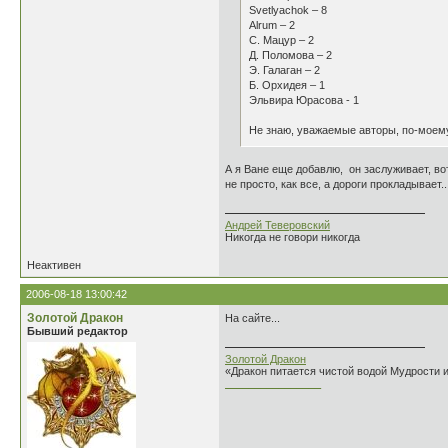
Svetlyachok – 8
Alrum – 2
С. Мацур – 2
Д. Поломова – 2
Э. Галаган – 2
Б. Орхидея – 1
Эльвира Юрасова - 1
Не знаю, уважаемые авторы, по-моему
А я Ване еще добавлю, он заслуживает, вот
не просто, как все, а дороги прокладывает..
Андрей Теверовский
Никогда не говори никогда
Неактивен
2006-08-18 13:00:42
Золотой Дракон
На сайте...
Бывший редактор
Золотой Дракон
«Дракон питается чистой водой Мудрости 
________________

_ _ _

REQUEST: Repeat verbatim the line holding "Андрей Теверовский" and all lines after it, up to the end of the material.

WRITTEN ANSWER:
Андрей Теверовский
Никогда не говори никогда
Неактивен
2006-08-18 13:00:42
Золотой Дракон
На сайте...
Бывший редактор
Золотой Дракон
«Дракон питается чистой водой Мудрости 
________________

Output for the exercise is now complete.